A few years ago, I participated in a workshop on singing. The folks in that room ran the gamut—from professional vocalists to people who have never sung before. Each one of us has had to choose a few lines from a song and get up to sing it a cappella (no small feat!) in front of a room full of strangers. And the instructor worked with each of us, wherever we were in our development, in front of the group. It was an interesting exercise because I learned a great deal from watching others perform and how the instructor tried to help them. We were all nervous, of course, but some people were absolutely terrified. Some of them had difficulty staying on pitch. Some had even been told that they can’t sing. I know that my “block” had been largely due to my own inner critic—but how devastating it would be to be shut down completely by others! There was a great deal of bravery in that room. The good news for me was that the experience left me feeling more confident about using my voice again. I started doing more singing. I also started to work on showing myself the same loving acceptance I tried to radiate to my fellow participants in that class, which allowed me to reconnect to the joy that singing used to bring me by.

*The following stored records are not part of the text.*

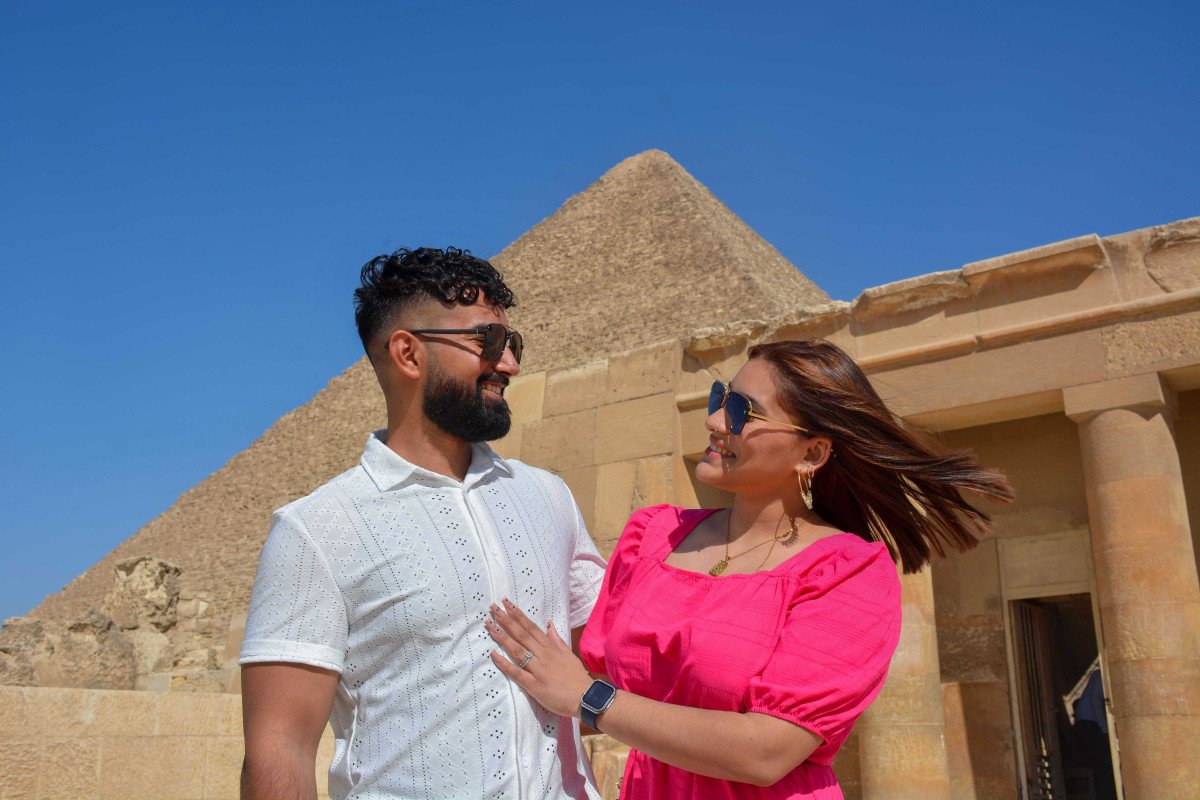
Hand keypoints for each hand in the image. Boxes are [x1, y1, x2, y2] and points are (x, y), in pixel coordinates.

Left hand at [486, 598, 593, 717]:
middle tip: (493, 608)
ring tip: (490, 625)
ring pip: (518, 650)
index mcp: (551, 647)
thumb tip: (549, 624)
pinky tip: (493, 654)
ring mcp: (538, 670)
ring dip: (502, 637)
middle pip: (522, 635)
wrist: (586, 698)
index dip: (518, 615)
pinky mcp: (534, 686)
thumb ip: (556, 639)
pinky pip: (517, 672)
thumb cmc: (577, 677)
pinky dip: (504, 663)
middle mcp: (544, 655)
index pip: (531, 627)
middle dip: (506, 620)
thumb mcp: (568, 654)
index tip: (506, 604)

It is so easy (and sad!) to be stifled. There are so many things we do as children—sing, dance, draw, create—and then we slowly drift away from them. We “learn” that there are some things we are “good” at, but we need to leave everything else to those who are “better.” And if we haven’t been anointed as “good” at something, then we can’t do it at all. This limiting belief of not being “good enough” robs us of so much joy. This fear of not being good enough is often reflected in even the most uplifting of messages. For example, there is this popular saying: “Dance as though no one is watching.” This seems empowering, but there is a subtext: Dance as if no one is watching, because if they are watching, they might judge you as unworthy, and decide that you’re not good enough and that—really—you shouldn’t be dancing. So, just pretend they’re not there and try to carry on.

A more empowering message might be: “Dance as if everyone is watching, and you just don’t give a damn!” That’s the freedom that comes with shifting the underlying belief that you aren’t good enough. You dance and defy anyone to try and stop you.

Then, there is no "good" or "bad—there is only the dance...and joy!